Number of paths
http://img826.imageshack.us/img826/3527/graphk.jpg
a) Write down the adjacency matrix, F.
This part I can do. (Using the convention that loops count as 1 edge)
$\displaystyle F = \begin{bmatrix} 1 & 0 & 1 & 1 \\ 0 & 1 & 1 & 1 \\ 1 & 1 & 1 & 0 \\ 1 & 1 & 0 & 1 \end{bmatrix}$
The ordering of the vertices are $\displaystyle v_1, v_2, v_3, v_4$ for both rows and columns.
b) Explain why the number of paths of length $\displaystyle 2^n$ which begin and end at $\displaystyle v_1$ is always one more than the number of walks of length $\displaystyle 2^n$ which begin at $\displaystyle v_1$ and end at $\displaystyle v_2$.
I'm stuck on this part.
This is what I have done so far:
So I have computed $\displaystyle F^2 = \begin{bmatrix} 1 & 0 & 1 & 1 \\ 0 & 1 & 1 & 1 \\ 1 & 1 & 1 & 0 \\ 1 & 1 & 0 & 1 \end{bmatrix} \begin{bmatrix} 1 & 0 & 1 & 1 \\ 0 & 1 & 1 & 1 \\ 1 & 1 & 1 & 0 \\ 1 & 1 & 0 & 1 \end{bmatrix} = \begin{bmatrix} 3 & 2 & 2 & 2 \\ 2 & 3 & 2 & 2 \\ 2 & 2 & 3 & 2 \\ 2 & 2 & 2 & 3 \end{bmatrix}
$
And I have also computed $\displaystyle F^4 = \begin{bmatrix} 3 & 2 & 2 & 2 \\ 2 & 3 & 2 & 2 \\ 2 & 2 & 3 & 2 \\ 2 & 2 & 2 & 3 \end{bmatrix} \begin{bmatrix} 3 & 2 & 2 & 2 \\ 2 & 3 & 2 & 2 \\ 2 & 2 & 3 & 2 \\ 2 & 2 & 2 & 3 \end{bmatrix} = \begin{bmatrix} 21 & 20 & 20 & 20 \\ 20 & 21 & 20 & 20 \\ 20 & 20 & 21 & 20 \\ 20 & 20 & 20 & 21 \end{bmatrix}
$
Now we can see the that entry in $\displaystyle (v_1, v_1)$ is always 1 more than the entry in $\displaystyle (v_1, v_2) $
But how do I generalise this for all $\displaystyle F^{2^n}$?
Thanks!

Well, I can think of two possible approaches to this problem. One is to diagonalize F. I think you might be able to do that, since it is symmetric. That would enable you to produce a closedform expression for the required power of F.

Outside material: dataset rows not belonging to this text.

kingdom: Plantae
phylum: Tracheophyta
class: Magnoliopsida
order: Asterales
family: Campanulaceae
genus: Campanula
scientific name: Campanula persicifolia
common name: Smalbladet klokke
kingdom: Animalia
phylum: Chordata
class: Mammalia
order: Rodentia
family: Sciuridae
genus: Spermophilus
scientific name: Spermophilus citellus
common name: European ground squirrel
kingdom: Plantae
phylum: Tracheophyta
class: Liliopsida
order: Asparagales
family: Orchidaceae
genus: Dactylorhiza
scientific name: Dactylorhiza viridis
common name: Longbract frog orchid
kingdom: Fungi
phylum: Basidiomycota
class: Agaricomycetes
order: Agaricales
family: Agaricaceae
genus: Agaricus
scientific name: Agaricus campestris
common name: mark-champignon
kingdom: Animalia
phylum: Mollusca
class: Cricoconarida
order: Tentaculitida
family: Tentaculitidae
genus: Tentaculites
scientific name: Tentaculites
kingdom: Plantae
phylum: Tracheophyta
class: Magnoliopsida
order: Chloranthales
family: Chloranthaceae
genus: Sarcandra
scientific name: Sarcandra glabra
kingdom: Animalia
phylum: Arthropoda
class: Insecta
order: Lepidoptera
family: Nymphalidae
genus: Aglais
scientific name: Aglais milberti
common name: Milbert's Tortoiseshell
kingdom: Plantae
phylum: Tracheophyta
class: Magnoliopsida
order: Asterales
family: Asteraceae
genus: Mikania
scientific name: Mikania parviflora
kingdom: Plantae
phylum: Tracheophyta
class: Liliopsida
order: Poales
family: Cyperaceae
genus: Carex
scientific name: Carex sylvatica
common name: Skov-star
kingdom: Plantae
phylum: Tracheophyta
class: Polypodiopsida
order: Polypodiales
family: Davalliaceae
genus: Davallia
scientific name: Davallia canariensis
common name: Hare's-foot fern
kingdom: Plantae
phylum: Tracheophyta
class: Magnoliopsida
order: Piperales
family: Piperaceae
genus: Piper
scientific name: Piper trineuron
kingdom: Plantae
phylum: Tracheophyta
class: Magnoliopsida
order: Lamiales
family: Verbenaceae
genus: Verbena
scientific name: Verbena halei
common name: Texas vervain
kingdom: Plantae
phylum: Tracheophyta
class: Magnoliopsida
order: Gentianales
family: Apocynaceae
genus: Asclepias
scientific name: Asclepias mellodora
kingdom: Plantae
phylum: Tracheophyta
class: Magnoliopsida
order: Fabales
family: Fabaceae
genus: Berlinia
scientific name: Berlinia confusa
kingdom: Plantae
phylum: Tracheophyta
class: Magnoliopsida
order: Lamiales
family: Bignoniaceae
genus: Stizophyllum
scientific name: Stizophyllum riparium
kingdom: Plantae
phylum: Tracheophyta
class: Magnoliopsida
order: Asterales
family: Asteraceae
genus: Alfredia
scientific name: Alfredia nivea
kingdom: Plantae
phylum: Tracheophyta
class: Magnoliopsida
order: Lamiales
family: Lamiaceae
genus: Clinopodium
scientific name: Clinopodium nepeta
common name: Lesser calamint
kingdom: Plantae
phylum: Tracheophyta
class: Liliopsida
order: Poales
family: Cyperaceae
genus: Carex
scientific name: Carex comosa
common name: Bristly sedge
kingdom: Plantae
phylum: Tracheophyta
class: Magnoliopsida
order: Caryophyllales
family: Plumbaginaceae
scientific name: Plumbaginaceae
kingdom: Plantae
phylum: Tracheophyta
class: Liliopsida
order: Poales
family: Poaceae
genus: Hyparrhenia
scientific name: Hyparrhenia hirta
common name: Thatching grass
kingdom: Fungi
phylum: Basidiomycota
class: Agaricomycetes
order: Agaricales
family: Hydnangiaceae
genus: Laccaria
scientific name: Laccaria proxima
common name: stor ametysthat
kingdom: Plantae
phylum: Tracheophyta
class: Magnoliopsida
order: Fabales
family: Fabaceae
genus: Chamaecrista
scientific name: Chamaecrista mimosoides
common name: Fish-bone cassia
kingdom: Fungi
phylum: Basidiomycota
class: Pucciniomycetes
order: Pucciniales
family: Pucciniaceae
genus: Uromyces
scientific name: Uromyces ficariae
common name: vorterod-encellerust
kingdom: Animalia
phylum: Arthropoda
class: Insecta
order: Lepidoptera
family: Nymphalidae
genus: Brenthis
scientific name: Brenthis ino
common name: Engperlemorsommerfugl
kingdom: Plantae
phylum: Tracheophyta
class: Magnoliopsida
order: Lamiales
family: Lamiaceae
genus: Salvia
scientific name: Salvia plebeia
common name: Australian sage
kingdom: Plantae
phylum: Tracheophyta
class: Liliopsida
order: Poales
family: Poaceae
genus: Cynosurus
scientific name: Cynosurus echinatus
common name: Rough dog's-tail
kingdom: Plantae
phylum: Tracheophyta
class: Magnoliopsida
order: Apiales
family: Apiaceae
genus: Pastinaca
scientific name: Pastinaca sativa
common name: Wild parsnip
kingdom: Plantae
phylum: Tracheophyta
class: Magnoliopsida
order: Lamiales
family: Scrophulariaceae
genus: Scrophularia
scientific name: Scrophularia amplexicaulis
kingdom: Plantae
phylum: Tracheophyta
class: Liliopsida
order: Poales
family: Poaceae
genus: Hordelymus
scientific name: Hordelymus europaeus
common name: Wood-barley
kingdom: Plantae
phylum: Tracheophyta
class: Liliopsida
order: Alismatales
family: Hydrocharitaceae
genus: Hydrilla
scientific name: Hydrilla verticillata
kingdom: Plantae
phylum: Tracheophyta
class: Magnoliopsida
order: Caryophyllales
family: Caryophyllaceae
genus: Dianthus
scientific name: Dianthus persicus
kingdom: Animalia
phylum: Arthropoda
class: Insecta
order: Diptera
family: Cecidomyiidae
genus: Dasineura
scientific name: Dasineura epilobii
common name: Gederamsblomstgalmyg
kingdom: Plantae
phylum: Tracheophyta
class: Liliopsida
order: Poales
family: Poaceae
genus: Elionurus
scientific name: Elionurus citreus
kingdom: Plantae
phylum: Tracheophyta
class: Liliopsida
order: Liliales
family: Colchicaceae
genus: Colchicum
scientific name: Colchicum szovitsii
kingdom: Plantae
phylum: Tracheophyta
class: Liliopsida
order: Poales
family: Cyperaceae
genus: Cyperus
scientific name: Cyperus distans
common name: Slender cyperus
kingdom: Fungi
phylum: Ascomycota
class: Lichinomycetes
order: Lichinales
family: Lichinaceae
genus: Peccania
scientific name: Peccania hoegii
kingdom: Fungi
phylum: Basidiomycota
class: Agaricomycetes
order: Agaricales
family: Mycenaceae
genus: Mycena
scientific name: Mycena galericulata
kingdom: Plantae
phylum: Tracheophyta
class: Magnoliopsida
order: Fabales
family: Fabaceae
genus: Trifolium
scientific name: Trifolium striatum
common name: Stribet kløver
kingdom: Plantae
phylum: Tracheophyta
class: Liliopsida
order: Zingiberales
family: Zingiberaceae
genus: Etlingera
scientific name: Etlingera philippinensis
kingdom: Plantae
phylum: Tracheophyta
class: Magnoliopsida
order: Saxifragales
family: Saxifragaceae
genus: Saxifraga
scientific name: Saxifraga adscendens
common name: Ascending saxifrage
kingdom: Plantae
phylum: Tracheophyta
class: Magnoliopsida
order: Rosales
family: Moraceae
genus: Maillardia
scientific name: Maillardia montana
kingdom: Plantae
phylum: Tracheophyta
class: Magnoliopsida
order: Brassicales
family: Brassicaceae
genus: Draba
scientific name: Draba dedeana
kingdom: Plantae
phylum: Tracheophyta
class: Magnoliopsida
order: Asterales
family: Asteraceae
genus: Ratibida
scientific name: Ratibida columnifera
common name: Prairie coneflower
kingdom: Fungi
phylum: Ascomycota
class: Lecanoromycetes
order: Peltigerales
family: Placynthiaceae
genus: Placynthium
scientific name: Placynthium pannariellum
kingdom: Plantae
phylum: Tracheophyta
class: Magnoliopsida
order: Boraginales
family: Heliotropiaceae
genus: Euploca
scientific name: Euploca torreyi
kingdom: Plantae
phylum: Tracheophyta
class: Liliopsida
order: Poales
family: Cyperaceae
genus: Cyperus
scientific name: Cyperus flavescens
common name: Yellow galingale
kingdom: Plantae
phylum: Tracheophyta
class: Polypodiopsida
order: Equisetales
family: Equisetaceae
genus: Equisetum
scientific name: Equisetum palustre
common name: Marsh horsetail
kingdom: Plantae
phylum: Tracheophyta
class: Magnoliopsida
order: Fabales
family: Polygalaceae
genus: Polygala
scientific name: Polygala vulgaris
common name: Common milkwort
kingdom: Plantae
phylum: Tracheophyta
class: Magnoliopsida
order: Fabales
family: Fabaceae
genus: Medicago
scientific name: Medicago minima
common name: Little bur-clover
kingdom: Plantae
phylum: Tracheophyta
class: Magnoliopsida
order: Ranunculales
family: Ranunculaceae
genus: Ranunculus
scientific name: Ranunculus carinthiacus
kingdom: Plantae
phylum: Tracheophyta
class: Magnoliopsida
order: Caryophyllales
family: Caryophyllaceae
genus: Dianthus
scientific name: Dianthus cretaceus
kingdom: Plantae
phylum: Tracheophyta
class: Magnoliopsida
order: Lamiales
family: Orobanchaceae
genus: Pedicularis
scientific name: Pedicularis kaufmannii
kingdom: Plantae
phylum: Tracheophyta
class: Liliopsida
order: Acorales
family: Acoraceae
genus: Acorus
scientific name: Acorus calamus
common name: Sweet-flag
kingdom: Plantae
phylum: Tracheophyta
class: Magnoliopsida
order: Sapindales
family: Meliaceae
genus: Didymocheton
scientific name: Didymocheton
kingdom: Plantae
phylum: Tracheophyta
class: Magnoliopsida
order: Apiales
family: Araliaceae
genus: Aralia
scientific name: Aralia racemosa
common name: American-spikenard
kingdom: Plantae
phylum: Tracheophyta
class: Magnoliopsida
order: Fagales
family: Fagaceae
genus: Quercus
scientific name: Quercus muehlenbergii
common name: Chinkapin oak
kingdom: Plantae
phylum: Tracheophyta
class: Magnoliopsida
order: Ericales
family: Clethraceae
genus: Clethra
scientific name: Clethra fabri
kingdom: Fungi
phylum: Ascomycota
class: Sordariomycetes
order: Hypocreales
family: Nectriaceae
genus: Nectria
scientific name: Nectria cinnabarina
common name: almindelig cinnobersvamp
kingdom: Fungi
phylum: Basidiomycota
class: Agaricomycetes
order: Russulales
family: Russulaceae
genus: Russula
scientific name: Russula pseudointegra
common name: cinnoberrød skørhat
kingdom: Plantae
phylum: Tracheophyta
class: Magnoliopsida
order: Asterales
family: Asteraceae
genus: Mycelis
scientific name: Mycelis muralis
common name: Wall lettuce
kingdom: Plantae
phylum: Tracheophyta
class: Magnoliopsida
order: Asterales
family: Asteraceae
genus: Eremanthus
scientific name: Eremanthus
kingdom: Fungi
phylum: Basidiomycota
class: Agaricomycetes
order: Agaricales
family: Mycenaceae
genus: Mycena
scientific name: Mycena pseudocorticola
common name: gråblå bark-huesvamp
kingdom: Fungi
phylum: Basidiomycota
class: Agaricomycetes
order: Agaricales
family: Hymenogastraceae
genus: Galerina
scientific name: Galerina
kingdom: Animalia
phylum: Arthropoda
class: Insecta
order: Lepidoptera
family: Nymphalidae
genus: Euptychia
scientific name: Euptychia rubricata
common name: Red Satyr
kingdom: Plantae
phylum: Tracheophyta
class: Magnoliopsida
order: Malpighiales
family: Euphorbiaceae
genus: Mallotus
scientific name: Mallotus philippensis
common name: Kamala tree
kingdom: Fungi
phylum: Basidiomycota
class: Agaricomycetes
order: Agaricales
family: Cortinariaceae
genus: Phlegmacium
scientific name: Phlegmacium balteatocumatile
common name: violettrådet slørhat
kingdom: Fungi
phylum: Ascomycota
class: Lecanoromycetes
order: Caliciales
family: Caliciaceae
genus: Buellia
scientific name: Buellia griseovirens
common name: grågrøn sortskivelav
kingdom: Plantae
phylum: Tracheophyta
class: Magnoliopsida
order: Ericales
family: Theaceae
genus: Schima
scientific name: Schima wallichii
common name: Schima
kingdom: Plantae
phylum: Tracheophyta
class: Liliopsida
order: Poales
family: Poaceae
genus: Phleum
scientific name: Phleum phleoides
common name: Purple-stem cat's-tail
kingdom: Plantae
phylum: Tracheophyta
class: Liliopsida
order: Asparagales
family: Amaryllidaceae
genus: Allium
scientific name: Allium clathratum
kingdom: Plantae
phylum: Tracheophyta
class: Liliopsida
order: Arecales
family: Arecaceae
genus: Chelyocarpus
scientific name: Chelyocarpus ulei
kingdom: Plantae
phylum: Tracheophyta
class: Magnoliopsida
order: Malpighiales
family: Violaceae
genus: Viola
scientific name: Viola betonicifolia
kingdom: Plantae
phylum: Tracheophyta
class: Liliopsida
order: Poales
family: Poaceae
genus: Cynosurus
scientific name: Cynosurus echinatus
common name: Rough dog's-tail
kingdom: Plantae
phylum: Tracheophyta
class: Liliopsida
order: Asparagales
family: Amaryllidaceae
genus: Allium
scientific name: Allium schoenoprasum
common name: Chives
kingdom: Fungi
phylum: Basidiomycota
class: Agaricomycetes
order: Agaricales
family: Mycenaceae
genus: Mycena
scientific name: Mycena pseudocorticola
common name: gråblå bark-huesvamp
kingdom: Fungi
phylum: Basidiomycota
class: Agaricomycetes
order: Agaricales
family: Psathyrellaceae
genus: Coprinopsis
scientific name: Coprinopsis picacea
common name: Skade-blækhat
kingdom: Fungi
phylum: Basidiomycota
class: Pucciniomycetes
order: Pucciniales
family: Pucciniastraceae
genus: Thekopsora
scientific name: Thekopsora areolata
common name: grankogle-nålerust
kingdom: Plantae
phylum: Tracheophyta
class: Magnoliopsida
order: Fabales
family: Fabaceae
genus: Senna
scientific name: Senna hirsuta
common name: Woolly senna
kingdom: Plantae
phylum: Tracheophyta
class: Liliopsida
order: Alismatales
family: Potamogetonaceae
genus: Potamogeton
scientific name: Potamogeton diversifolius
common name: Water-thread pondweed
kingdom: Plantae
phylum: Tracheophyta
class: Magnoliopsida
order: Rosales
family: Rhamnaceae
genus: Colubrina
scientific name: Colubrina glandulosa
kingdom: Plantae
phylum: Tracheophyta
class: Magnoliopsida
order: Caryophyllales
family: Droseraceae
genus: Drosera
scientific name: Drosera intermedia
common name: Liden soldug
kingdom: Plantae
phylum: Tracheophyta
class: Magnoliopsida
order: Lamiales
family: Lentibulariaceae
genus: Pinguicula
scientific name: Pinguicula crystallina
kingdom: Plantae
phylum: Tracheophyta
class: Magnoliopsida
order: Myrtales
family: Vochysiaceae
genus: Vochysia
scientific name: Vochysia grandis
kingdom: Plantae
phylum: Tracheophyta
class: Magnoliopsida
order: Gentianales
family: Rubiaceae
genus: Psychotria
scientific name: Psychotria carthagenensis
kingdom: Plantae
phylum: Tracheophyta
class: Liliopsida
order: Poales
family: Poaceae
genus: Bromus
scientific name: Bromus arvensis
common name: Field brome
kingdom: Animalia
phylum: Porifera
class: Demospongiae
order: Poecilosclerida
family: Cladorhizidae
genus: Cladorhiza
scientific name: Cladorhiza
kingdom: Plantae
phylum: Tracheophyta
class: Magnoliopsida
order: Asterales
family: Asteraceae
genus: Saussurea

Another approach is to reason about the problem and come up with an argument (I don't know what that would be, but it seems to me that you might be able to come up with one) showing the desired result.

I don't know what role the $\displaystyle 2^n$ part plays... but this might work for the path length being any specific number :
We consider a walk from v1 to v2. The stage at which the walk reaches v2 for the final time and loops there before terminating, we take the walk to v1 instead and loop there. This way we can construct a bijection between walks from v1 to v1 and those from v1 to v2, leaving out the case when the whole path is a succession of loops on v1 itself. Hence the result.